FastConnectでのオンプレミスとOCIの通信ではBGPが用いられます。
BGPとは経路制御プロトコルの一つで、組織間のルーティング情報を相互に交換する特徴があります。
FastConnectを作成する際にこのBGPの設定を行う必要があります。
必要な情報としてはBGP IPアドレスとAS番号の2つです。
・BGP IPアドレス
BGP間の通信を行う際に必要なIPアドレスです。オンプレミス側とOracle側でそれぞれプライベートなIPアドレスを用意する必要があります。

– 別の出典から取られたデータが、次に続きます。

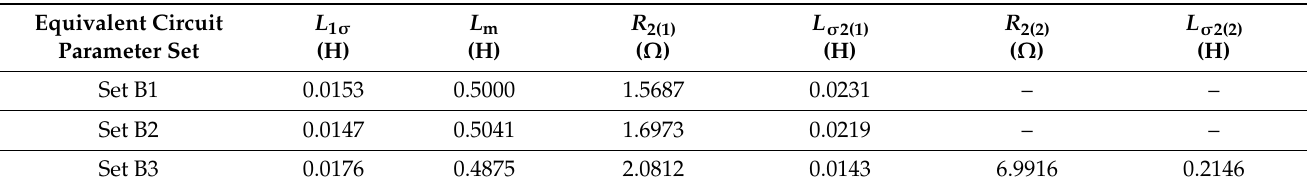
Table A2. The equivalent circuit parameter sets of the tested CR IM. The resistances were corrected to the reference winding temperature of 25 ◦ C.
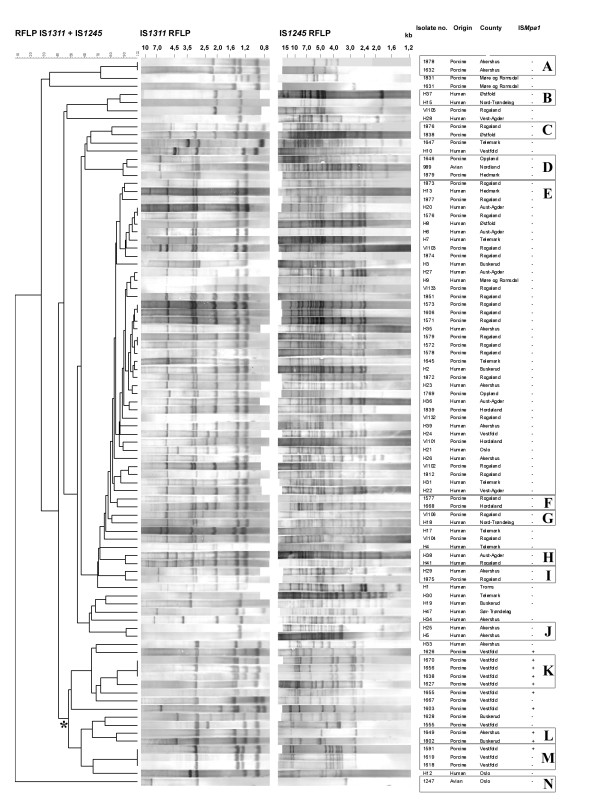
A dendrogram showing the cluster analysis of the composite dataset of RFLP experiments using IS1311 and IS1245 as probes. A total of 98 isolates of Mycobacterium avium from Norway are included. The dendrogram was calculated by using the similarity by the average from experiments and the unweighted-pair group method using arithmetic averages clustering method. Correction for internal weights was used. Laboratory numbers, host and county origin of the isolates and the result of the PCR of ISMpa1 are given in columns on the right. The branch that includes the ISMpa1 positive isolates is marked with an asterisk. A total of 14 clusters (defined by 80% similarity) are grouped in rectangular frames and labelled A-N. Cluster N, including nine avian isolates and the reference strain R13, are represented by isolate 1247.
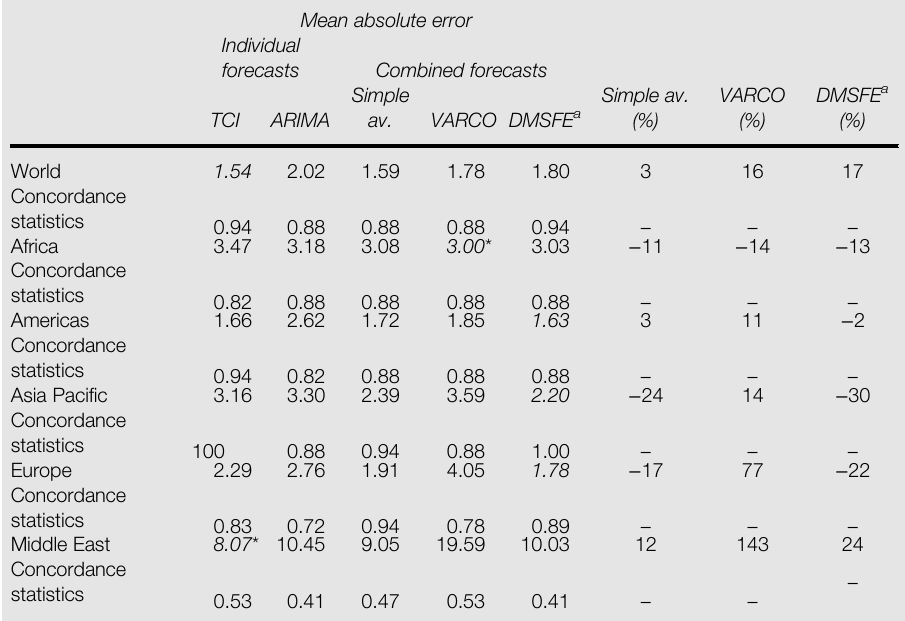
Table III Mean absolute error, concordance statistics and accuracy tests – overall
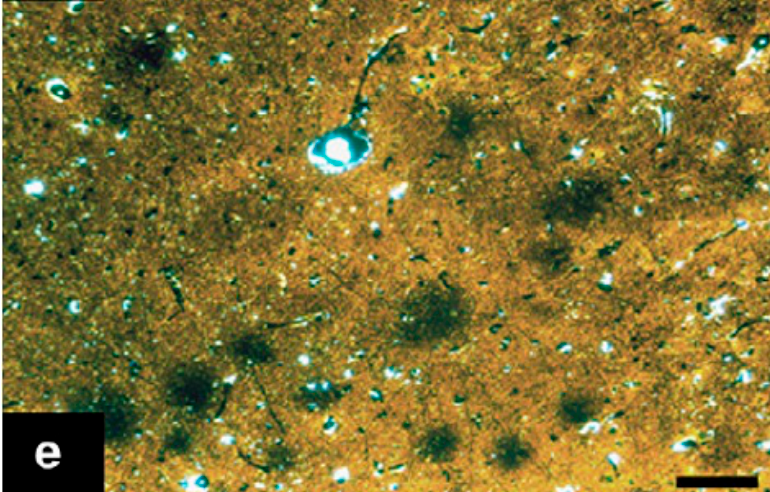
Figure 8. Diffuse plaques in the neocortex of a horse. Methenamine silver. Bar = 50 µ m. Reprinted from Journal of Comparative Pathology , 142, Capucchio M.T., Marquez M., Pregel P., Foradada P., Bravo M., Mattutino G., Torre C., Schiffer D., Catalano D., Valenza F., Guarda F., Pumarola M. Parenchymal and Vascular Lesions in Ageing Equine Brains Histological and Immunohistochemical Studies, 61 – 73, 2010, with permission from Elsevier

BGP IPアドレスは既存のネットワークアドレスとは異なる、/30または/31のサブネットマスクである値を任意に指定する必要があります。
・AS番号
AS番号はBGP通信を行う際に組織を判別する、0~65535までの世界中でユニークな値となります。
今回は外部とは接続せず組織内で閉じた通信になるため、64512~65535のプライベートAS番号を割り当てます。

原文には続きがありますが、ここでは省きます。